= Directive =
Make an exact copy of the records, with the images left out.
• • • •
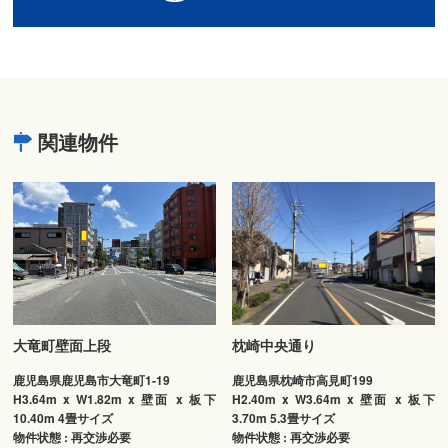
関連物件
大竜町壁面上段
枕崎中央通り
鹿児島県鹿児島市大竜町1-19
鹿児島県枕崎市高見町199
H3.64m x W1.82m x 壁面 x 板下
H2.40m x W3.64m x 壁面 x 板下
10.40m 4畳サイズ
3.70m 5.3畳サイズ
物件状態 : 再交渉必要
物件状態 : 再交渉必要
• • • •
= Solved problem =
関連物件
大竜町壁面上段
枕崎中央通り
鹿児島県鹿児島市大竜町1-19
鹿児島県枕崎市高見町199
H3.64m x W1.82m x 壁面 x 板下
H2.40m x W3.64m x 壁面 x 板下
10.40m 4畳サイズ
3.70m 5.3畳サイズ
物件状態 : 再交渉必要
物件状態 : 再交渉必要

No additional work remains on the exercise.